Praktisch pastoraat (1)


De nu volgende serie artikelen is gebaseerd op een lezing gehouden op de ouderlingenconferentie te Hasselt op 27 oktober 2007; hierbij de eerste aflevering

Inleiding


Mij is gevraagd te spreken over de praktijk van het ambt van ouderling als herder, opziener. Dat kan natuurlijk nooit compleet gebeuren, we zullen slechts een paar zaken kunnen aanstippen. Vooraf is daarbij een korte bezinning op zijn plaats over de roeping en de taak van dit ambt. Alleen met een schriftuurlijke basis kunnen we onze ambtstaken goed verstaan en uitvoeren. Ook hierbij zal niet alles aan de orde kunnen komen. We zullen ons moeten beperken tot enkele hoofdlijnen. Deze betreffen hier de gewenste houding en het gewenste gedrag van u als herders, met de nadruk erop dat u voorbeelden voor Gods kudde bent. Vervolgens komen in praktische zin de herders- of opzienerstaken aan de orde. Die zijn samen te vatten in het vertroosten van de schapen. Dit vertroosten kent drie accenten, drie toespitsingen, die in deze lezing vervolgens voor de praktijk zijn uitgewerkt met enkele voorbeelden. Het eerste accent van vertroosten is het bemoedigen en onderwijzen, zoals u dat in de gewone huisbezoeken mag doen. Het tweede accent is het troosten, uitgewerkt in de bijzondere situatie van ziekenbezoeken aan zieken en stervenden. Het derde accent is dat van het vermanen, nader uitgewerkt in bijzondere vermaanbezoeken.

» GEGEVENSUITTREKSEL

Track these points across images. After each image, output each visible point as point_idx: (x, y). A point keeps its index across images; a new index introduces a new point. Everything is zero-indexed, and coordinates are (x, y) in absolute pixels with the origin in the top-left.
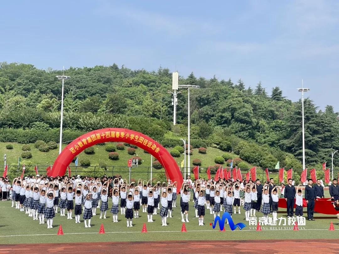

» OPDRACHT
Pak het stuk over praktisch pastoraat weer op en schrijf verder na de laatste zin. De lijst heb je hiervoor niet nodig.

» ANTWOORD
Voorbeeld


Als ouderling bent u een gezant van Christus. U treedt op namens Hem temidden van de gemeente. Het is heel belangrijk voor uw ambtswerk dat u beseft dat daarbij van u een bijzondere houding wordt gevraagd. Een houding die aan de andere kant weer helemaal niet zo “bijzonder” hoort te zijn, want u moet een voorbeeld zijn voor de kudde. De kudde moet uw voorbeeld kunnen volgen. Als ze dat werkelijk doet, bent u natuurlijk niet zo “bijzonder” meer. Uw voorbeeldfunctie houdt niet alleen principieel maar ook juist concreet en praktisch niet anders in, dan dat u in uw leven de Here Jezus navolgt. U zult dat heel bewust en concreet moeten doen. Dat wordt speciaal van u verlangd. Niet door de kerkenraad in eerste instantie, maar door Christus Zelf. We lezen daarvoor 1 Petrus 5 : 1-4:
    De oudsten onder u vermaan ik dan als medeoudste en getuige van het lijden van Christus, die ook een deelgenoot ben van de heerlijkheid, welke zal geopenbaard worden: hoedt de kudde Gods, die bij u is, niet gedwongen, maar uit vrije beweging, naar de wil van God, niet uit schandelijke winzucht, maar uit bereidwilligheid, niet als heerschappij voerend over hetgeen u ten deel gevallen is (zie Hand.20:28), maar als voorbeelden der kudde. En wanneer de opperherder verschijnt, zult gij de onverwelkelijke krans der heerlijkheid verwerven.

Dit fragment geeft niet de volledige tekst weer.